Because “electron current” is wrong. It only applies to solid metals. Also, teaching with “electron current” is promoting some fundamental physics misconceptions which can mess up any students going into science, or into the higher level tech careers.
Main misconception: electric current is electron flow. Nope, wrong.
Another big one: protons cannot flow. Wrong, protons flow during electric currents in acid (batteries,) human bodies, oceans, the ground (damp dirt.) Any students religiously believing “protons cannot flow” are going to have big trouble with such things as biology, brains-neurons, biochem, and will never have much clue about how batteries work. None of these topics are based on metals and their electron flows, yet all require at least a simple understanding of electricity. “Electricity is electrons” derails this by hiding the ion-flows and proton-flows from the students, while installing a fairly rigid belief that such things don’t even exist. And, the main cause of this misconception is the false belief in “electron currents” versus conventional current.
Why use conventional current? Mainly it’s to simplify an extremely complex world. For example, in any copper conductor we have pairs of charges: the protons locked into the metal grid, and the mobile electrons. Electric currents in copper are not “electron flow,” instead they are a relative motion between the copper’s positive and negative charges. If we move the wire backwards at just the right speed, then the electrons in the wires stop moving, and the entire current is actually a proton flow.
But but …electron current is supposedly “more real,” or “facing reality.”

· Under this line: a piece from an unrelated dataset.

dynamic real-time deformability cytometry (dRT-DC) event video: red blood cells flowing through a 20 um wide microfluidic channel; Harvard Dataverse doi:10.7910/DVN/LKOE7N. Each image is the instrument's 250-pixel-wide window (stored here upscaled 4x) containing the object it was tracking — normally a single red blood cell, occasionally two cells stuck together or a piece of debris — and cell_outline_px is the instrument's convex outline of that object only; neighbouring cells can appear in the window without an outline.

It’s not though. It’s dishonest, since actually facing reality would lead us right into studying the proton flows inside battery electrolyte and human nerves. (Copper wires aren’t the only type of conductor!) And, when a person gets electrocuted, no electrons flow through their body at all. (The currents are protons or +H ions, -OH ions, +Na ions, -Cl ions. And they flow past each other in opposite directions.) See, it’s complicated.
It’s so complicated that today we have a standardized method of concealing all the extra unwanted information. We don’t care about the various ions flowing in salt water and human tissue. We don’t care about the moving protons in metal wires which are physically moving. In a diode, or transistor, or fluorescent lamp, we want to pretend that the discharge is a single type of current, even though it’s not. So, we simplify: we assume that all these charges are just a single type. We pretend that any backwards-moving charges are actually moving forwards, so their current adds together with any forward-moving charges.

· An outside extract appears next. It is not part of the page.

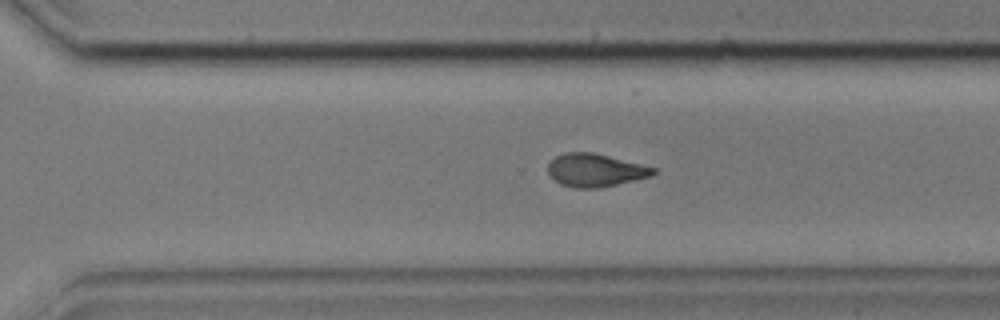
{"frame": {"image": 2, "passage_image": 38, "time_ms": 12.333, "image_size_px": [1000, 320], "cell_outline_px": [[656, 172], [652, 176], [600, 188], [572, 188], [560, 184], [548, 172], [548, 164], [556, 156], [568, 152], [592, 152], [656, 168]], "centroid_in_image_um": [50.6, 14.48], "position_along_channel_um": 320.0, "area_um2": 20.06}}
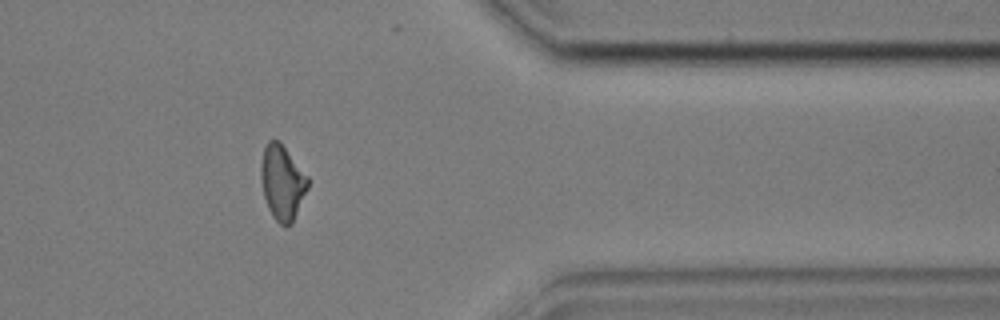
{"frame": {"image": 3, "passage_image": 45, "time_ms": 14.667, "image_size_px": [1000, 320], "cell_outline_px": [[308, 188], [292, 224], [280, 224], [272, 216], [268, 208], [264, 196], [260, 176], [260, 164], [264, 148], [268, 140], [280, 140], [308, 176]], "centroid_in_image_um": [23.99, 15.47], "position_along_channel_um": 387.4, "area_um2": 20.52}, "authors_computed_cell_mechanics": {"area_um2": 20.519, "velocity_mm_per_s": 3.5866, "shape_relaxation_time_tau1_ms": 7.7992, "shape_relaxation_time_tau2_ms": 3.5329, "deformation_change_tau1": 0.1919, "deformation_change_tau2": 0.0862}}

The method is called “Conventional Current,” where the flowing protons and ions and electrons are all assumed to have a single charge. To simplify our view of circuitry, no we don’t declare the charge polarity to be negative and flowing backwards! That’s needlessly complicated. Instead, it’s positive and flowing forwards.
“Electron flow” is an alternate method of simplification. (No, it isn’t more accurate than Conventional Current, in fact it’s less.)
Exactly where did this “electron flow” teaching method come from? World War II! It was created during WWII for teaching electronics repair to draftees who had little education (and might even have no schooling at all.) The electronics at the time was vacuum tubes and metal wires. The educators decided to settle on “electron flow” and hide the positives because it lets them quickly and simply explain how radio circuits and vacuum tubes work …while at the same time converting batteries into a complete mystery. But WWII repair techs won’t be going out for PhDs in the future, and certainly don’t need to know the innards of batteries, but very much need to know the innards of radio tubes, radar CRTs, etc. Do they end up with a set of misconceptions which might derail an engineering career, or prevent them from going into biochem or physics? Too bad, we have Nazis to defeat!